OVIC has also commenced a new project titled Insight and Innovation, Security Behaviours in the VPS, and is currently working alongside a diverse range of departments and agencies in order to understand how to drive positive changes to the culture of security and data protection across the public sector.

One of the outcomes of this project will be a co-designed Insight and Innovation paper to support future engagement opportunities for the framework and help inform targeted training and awareness material made available by OVIC to agencies.

At an agency level, the desired indicator is that there is a sense of assurance that they are making the right calls as they balance up the competing interests that bear upon critical information management issues.

OVIC as regulator

I would now like to turn to how OVIC will go about its work and what agencies can expect from our approach.

My vision for OVIC is to be a regulator that engages constructively with agencies to achieve the legislative outcomes that have been entrusted to us by parliament – while also maintaining our independence and impartiality.

I want to ensure that agency practices in privacy, data protection and information access are consistently improving, ensuring that Victoria’s approach to handling information is as robust as possible.

The way I foresee doing this is to make it as easy as possible for agencies to do the right thing. Key to us being able to achieve this will be continuing the conversation. I need to understand the environment that agencies operate in, the challenges they face, and the areas where more guidance is needed.

“… if we encounter concealment, delaying tactics, and the use of technical arguments to defend the indefensible, I will use my statutory powers to call out these practices for what they are.”

While a regulatory body has an important statutory role to play, it’s my intention that our engagement with agencies is focused on support, guidance, and constructive feedback. During OVIC’s short three months, agencies are seeking our views on early drafts of new legislation regarding privacy impacts, and agencies are self-reporting suspected data breaches to the office to seek advice on how to respond.

OVIC welcomes the opportunity to work with Victorian agencies in a positive and collaborative manner and it has been great to see the agencies that we have worked with regard us as an enabler for their objectives, rather than as a regulator who wants to catch them out ‘doing something wrong’.

I also intend on working closely with other bodies who issue standards and guidelines — such as PROV and WOVG CISO. OVIC will be supporting an oversight approach which is consistent, predictable, and efficient and the more we can ensure our messages are aligned then the better this will be.

However, to work, this kind of regulatory approach does place some demands on you and your agencies about how you deal with us.

We will be as collaborative a regulator as your agency allows us to be.

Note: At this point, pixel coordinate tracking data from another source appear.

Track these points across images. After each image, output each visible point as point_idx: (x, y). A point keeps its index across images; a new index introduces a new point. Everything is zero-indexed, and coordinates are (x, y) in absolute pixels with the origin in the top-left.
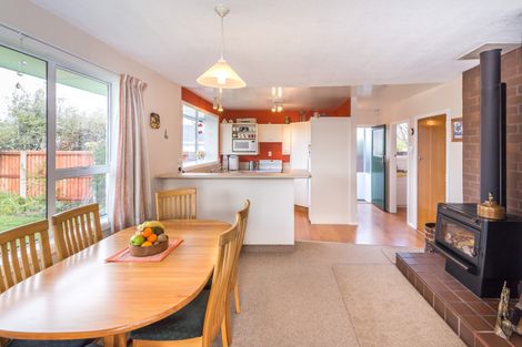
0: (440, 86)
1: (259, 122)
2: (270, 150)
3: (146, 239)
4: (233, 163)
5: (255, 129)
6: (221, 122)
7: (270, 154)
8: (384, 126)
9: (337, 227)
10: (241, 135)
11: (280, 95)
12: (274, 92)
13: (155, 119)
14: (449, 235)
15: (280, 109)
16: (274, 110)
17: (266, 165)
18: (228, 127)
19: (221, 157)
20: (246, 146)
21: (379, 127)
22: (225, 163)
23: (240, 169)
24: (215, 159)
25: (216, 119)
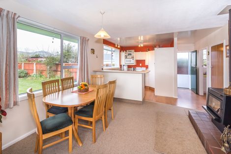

If you are open about your issues, we will work with you to help find a solution. If you are responsive to our needs we will make allowance for the challenges you may face from time to time.

However, if we encounter concealment, delaying tactics, and the use of technical arguments to defend the indefensible, I will use my statutory powers to call out these practices for what they are.

The approach we want to take is about collaboration and capability development. So it is up to your organisation which version of this regulator it will be working with. And if you are unsure how we may respond to how your organisation plans to deal with a certain issue – don’t send us a letter in a month’s time. Ring us up today and work it through with us.

So my clear message to you is that our doors are open to agencies so that we can support them as they go about their day to day business processes. OVIC has a lot to do, but I know that my colleagues and I are up for the challenge. We want to do our bit to shape the best possible future for FOI, privacy and data protection in Victoria.

I look forward to working with agencies to achieve the important legislative reform across the Victorian public sector that was envisaged at the inception of OVIC.